It's true that sometimes an animal away from the herd will be attacked. But most herding species work to keep the old, young and infirm in the middle. The strongest, fastest leaders are kept at the edges.

I guess people need to ask themselves if they want to be viewed as strong, fast leaders, or as someone who needs help from strong, fast leaders.

That is wonderful, Dan. Is there a difference between 'moderate' and 'mediocre'??? I wonder. In all the years I have been in this business I have seen tons of 'moderate' folks come and go. (Mostly go I am sorry to say). If you read a text book from the 1950s (one by Herb Heneman or Dale Yoder for example) you see that what was great for the 1050s is seemingly the same old stuff we see now. Yet, have not times changed? You need more than a nice tie and a 'moderate' perspective to succeed these days.

I have always roamed the 'edge of the heard' and nobody has eaten me yet!!!!

The overall statistical reliability of really robust executive pay surveys has increased steadily over many decades due to movement towards the high center.
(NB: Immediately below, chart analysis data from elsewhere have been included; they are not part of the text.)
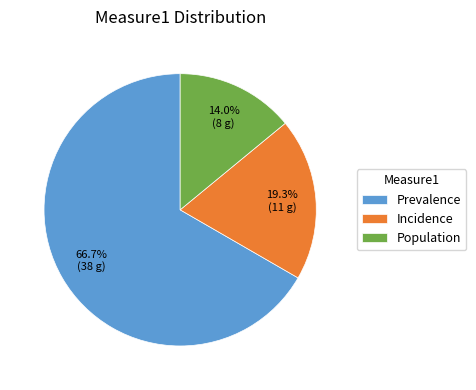

To the nearest percent, what portion does Population represent?

14%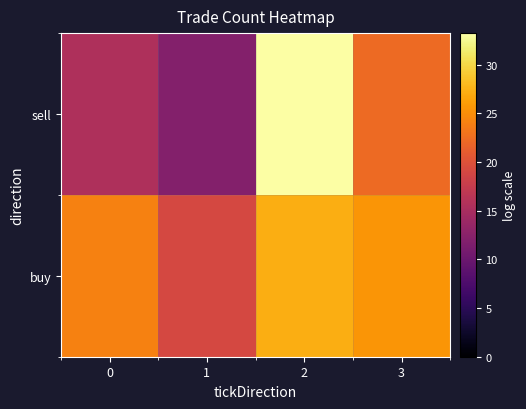

Which series has the largest range (max minus min)?

sell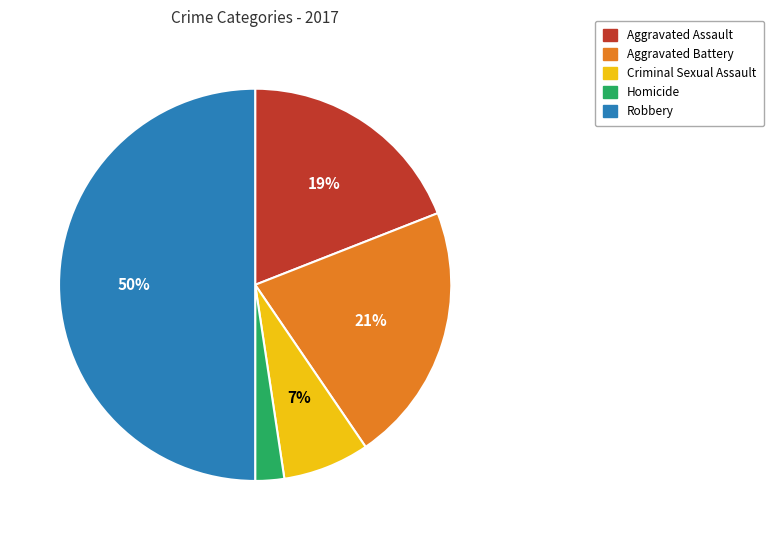

To the nearest percent, what percentage of the pie is Homicide?

2%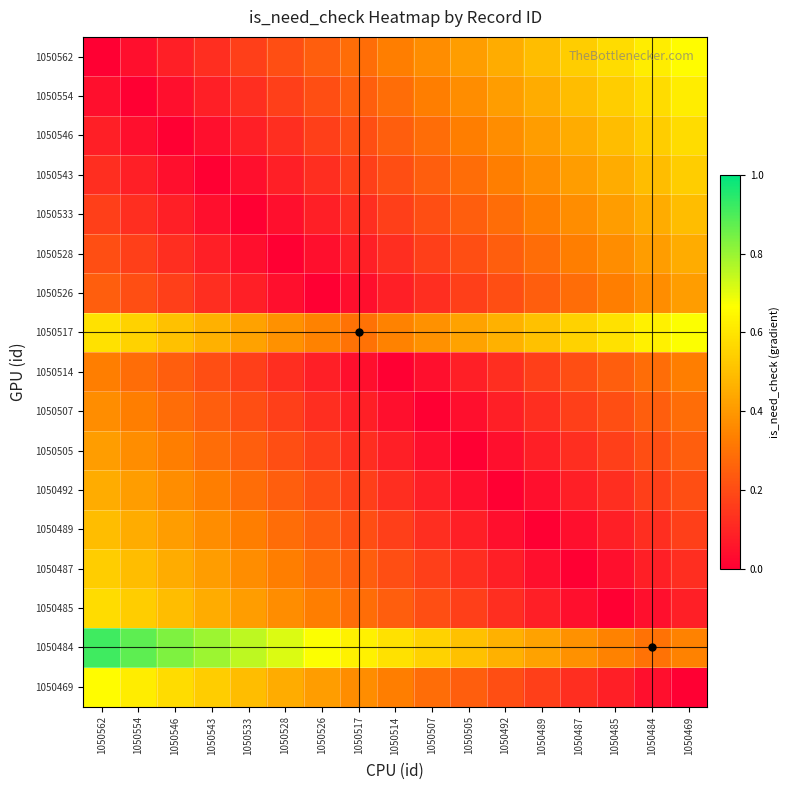

Which has a higher value, 1050485 or 1050507?

1050485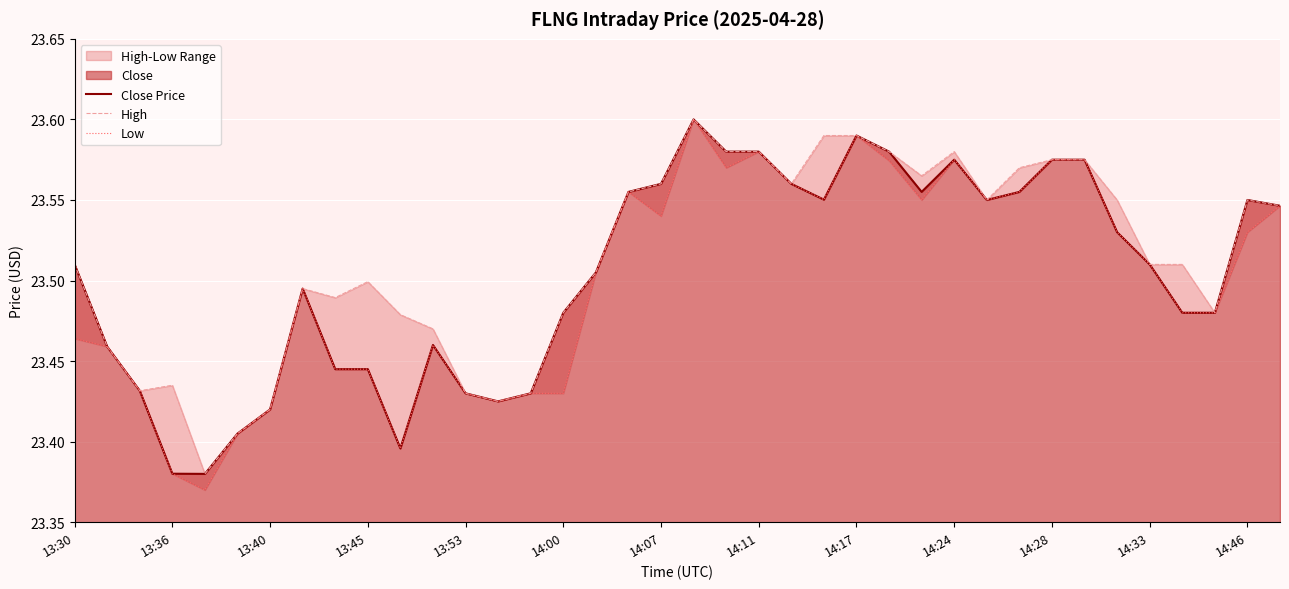

List the series in order of their overall mean, lowest first.

Low, Close Price, High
Note I said "the high center" because (a) some surveys overstate means/medians to please their buyers and (b) hired guns are well paid to customize narrow comparison groups of supposed competitive peers to show (what a surprise!?) that their client lags their proper market.

Self-fulfilling prophesies are the rule, and the outliers have become the norm in many comparisons. THAT has become a bigger problem, IMHO, than simple clustering around the center or conscious choices to pay BELOW average. Until more firms choose to target the 40th%ile rather than the 60th or 70th or 90th, selective imitation may remain a greater issue than faux "moderation."

That said, I remain a stalwart foe of "followership."

Dan ---- Personally I love outliers. The bigger the risk the bigger the reward. Maybe that's why I love people in Sales!

Good question I think moderate becomes mediocre when it becomes the only way of doing things. Some moderation is always good. Only moderation is nothing but bad.


Statistics is literally a matter of numbers. When you have enough of them you can get a generally good picture of something. Kind of like a low resolution image from a distance.

But, when you get real close and try and pinpoint and exact detail (something that many comp people do all the time) the lack of granularity becomes apparent. Often the data is more holes than substance.

No country ever became great simply by copying others, it has been said.